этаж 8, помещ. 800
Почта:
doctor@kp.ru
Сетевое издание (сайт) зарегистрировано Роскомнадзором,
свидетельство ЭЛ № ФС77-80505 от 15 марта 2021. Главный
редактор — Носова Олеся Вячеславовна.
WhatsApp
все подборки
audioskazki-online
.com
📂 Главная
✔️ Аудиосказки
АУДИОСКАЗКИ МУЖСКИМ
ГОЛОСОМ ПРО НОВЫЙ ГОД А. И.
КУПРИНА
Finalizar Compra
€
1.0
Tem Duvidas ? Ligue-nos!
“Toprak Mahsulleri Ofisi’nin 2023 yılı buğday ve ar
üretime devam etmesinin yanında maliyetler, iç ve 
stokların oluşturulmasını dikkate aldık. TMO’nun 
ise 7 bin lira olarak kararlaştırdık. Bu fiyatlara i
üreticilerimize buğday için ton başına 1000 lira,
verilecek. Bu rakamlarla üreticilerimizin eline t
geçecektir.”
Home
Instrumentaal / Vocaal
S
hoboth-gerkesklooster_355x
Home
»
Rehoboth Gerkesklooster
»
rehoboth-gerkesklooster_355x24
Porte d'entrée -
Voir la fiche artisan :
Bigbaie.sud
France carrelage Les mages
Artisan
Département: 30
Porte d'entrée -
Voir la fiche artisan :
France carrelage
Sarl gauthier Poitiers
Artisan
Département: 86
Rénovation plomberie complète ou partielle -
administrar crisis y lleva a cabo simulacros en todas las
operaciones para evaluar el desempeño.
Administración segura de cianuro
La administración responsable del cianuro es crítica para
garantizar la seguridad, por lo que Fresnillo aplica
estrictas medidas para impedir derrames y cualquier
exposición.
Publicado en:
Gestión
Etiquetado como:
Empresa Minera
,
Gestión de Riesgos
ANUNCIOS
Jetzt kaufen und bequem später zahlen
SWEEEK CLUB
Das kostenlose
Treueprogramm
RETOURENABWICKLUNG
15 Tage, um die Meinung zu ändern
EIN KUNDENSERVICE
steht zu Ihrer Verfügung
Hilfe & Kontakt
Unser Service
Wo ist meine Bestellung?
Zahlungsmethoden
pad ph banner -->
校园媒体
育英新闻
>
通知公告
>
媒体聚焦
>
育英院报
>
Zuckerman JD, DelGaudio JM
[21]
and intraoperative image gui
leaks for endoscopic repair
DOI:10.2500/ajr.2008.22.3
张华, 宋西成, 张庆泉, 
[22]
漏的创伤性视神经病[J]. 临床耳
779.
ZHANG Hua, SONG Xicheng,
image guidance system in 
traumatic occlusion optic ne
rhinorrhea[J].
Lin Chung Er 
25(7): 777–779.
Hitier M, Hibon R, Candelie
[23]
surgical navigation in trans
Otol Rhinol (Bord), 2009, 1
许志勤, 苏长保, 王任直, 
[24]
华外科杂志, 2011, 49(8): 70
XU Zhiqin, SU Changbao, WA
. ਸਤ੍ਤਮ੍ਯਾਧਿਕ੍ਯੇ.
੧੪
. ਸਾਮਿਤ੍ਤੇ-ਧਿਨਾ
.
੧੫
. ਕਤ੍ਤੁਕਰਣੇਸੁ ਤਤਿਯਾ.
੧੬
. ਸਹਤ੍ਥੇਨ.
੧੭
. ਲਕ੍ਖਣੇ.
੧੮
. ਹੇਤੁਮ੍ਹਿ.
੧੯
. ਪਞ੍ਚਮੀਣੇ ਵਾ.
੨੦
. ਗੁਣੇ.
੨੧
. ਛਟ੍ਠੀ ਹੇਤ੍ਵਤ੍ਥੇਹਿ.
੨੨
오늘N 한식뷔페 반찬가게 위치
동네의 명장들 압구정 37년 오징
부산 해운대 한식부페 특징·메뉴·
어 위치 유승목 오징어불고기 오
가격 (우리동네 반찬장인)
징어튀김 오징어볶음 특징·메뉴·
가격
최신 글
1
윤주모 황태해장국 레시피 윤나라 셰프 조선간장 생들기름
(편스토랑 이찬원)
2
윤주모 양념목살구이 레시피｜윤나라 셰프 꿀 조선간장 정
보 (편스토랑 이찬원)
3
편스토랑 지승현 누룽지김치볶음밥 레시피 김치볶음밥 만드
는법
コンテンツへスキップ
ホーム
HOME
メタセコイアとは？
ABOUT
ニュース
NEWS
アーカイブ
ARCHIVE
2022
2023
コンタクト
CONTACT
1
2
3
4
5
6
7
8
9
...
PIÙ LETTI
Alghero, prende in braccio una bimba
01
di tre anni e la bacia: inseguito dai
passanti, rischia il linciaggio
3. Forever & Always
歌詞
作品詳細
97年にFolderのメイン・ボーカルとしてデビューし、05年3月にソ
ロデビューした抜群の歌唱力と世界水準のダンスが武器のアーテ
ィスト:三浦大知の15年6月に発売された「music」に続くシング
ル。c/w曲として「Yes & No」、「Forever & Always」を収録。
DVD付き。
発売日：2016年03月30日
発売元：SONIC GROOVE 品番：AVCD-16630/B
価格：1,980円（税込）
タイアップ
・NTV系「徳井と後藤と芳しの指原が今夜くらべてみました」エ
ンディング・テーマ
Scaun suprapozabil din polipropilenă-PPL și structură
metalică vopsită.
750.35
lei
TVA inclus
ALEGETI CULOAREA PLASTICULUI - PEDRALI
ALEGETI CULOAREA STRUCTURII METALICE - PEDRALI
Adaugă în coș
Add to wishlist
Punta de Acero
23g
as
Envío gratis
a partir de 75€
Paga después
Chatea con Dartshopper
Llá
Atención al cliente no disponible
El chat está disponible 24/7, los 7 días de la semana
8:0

Exercise details: Look above for the line holding "ル。c/w曲として「Yes & No」、「Forever & Always」を収録。", then set down exactly that line and every line after it up to and including the line holding "Atención al cliente no disponible", with nothing else.

Exercise output:
ル。c/w曲として「Yes & No」、「Forever & Always」を収録。
DVD付き。
発売日：2016年03月30日
発売元：SONIC GROOVE 品番：AVCD-16630/B
価格：1,980円（税込）
タイアップ
・NTV系「徳井と後藤と芳しの指原が今夜くらべてみました」エ
ンディング・テーマ
Scaun suprapozabil din polipropilenă-PPL și structură
metalică vopsită.
750.35
lei
TVA inclus
ALEGETI CULOAREA PLASTICULUI - PEDRALI
ALEGETI CULOAREA STRUCTURII METALICE - PEDRALI
Adaugă în coș
Add to wishlist
Punta de Acero
23g
as
Envío gratis
a partir de 75€
Paga después
Chatea con Dartshopper
Llá
Atención al cliente no disponible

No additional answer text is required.